TABLE 2: De novo peptide sequencing: Applications and opportunities
Moderator: Timothy Patrick Jenkins, PhD, Assistant Professor & Head, Data Science, DTU Bioengineering

What tools are out there and how good are they?
What applications benefit most from de novo peptide sequencing?
What are current limitations and opportunities for further development?
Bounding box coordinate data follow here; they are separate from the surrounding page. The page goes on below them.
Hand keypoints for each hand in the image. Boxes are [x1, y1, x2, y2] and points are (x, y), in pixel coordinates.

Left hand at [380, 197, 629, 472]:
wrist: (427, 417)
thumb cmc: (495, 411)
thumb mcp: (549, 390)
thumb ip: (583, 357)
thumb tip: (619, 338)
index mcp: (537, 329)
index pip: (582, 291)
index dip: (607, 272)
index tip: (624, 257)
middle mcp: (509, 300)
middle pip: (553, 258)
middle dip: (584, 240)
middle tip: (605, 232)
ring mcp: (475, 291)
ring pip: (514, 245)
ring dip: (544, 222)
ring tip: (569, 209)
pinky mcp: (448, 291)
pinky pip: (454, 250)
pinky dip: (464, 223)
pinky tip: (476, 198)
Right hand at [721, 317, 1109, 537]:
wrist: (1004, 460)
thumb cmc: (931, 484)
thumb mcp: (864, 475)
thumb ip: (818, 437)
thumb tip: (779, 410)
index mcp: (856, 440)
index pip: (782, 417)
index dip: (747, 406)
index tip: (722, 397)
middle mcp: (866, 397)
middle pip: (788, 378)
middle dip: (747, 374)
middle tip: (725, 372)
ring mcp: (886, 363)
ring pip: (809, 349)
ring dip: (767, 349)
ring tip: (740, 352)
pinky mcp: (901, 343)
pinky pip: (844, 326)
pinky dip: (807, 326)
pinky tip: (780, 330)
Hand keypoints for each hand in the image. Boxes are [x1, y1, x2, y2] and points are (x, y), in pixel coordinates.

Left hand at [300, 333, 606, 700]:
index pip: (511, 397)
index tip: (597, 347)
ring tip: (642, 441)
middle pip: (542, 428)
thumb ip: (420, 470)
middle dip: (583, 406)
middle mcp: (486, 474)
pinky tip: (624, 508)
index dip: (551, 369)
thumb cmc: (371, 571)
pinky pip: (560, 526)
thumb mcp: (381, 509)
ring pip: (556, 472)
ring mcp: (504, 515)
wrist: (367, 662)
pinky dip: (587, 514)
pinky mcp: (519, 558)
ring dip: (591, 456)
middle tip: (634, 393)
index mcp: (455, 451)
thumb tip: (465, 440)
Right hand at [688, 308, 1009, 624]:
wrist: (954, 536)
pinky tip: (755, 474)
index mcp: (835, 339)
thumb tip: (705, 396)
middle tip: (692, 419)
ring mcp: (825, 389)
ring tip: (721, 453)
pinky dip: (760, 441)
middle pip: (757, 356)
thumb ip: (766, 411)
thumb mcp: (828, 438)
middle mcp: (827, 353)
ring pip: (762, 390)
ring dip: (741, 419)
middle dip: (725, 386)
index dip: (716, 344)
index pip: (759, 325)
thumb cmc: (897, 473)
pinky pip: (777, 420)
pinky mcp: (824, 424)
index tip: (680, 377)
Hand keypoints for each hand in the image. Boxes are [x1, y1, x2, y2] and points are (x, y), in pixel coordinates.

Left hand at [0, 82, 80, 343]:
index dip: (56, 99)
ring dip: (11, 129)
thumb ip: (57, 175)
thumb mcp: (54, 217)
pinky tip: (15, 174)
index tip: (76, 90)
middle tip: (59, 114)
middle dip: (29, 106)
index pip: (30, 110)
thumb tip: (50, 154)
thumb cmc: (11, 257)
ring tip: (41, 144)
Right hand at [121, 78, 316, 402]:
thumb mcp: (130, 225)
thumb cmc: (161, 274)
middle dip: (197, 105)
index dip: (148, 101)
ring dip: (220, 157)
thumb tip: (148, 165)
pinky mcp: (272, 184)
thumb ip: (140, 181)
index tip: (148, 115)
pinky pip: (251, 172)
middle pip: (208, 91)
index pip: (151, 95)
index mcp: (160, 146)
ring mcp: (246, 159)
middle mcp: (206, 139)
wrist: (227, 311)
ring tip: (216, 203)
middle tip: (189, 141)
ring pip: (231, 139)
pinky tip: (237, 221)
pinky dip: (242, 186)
TABLE 3: TRACeR: A Platform for Multimodal Antigen-Focused Targeting of MHC
Moderator: Possu Huang, PhD, Assistant Professor, Bioengineering, Stanford University

TABLE 4: R&D with the End-in-Mind
Moderator: Bjørn Voldborg, MSc, Head, National Biologics Facility, DTU Bioengineering, Technical University of Denmark

Determine what your end-product could look like
Consider the full pipeline of your candidate as early as possible
Select suitable expression systems early on
Use regulatory acceptable hosts as soon as possible

TABLE 5: Biotherapeutic Expression & Production Pipeline – Week in Review
Moderators:
Richard Altman, MS, Field Application Scientist, Life Science Solutions, Thermo Fisher Scientific
Henry C. Chiou, PhD, Senior Director General Manager, Biosciences, Thermo Fisher Scientific
Dominic Esposito, PhD, Director, Protein Sciences, Frederick National Laboratory

Highlights from the week’s presentations
New technologies and strategies
With these new technologies, how do we increase not only the efficiency and throughput of recombinant protein expression, but of the entire protein production process?
Challenges and future trends

TABLE 6: Characterization, Screening and Design of Bispecific Antibodies
Moderator: Dennis Åsberg, PhD, Project Manager, Global Research Technologies, Novo Nordisk A/S

Which specific challenges are seen when screening for developability of bispecific antibodies?
How can the characterization of the parent antibodies inform on the properties of the bispecific antibody?
How to assess and define purity of multivalent-antibody or multi-specific formats?
Can a developability profile and/or formulation stability on par with standard antibodies normally be reached for multivalent or multi-specific formats?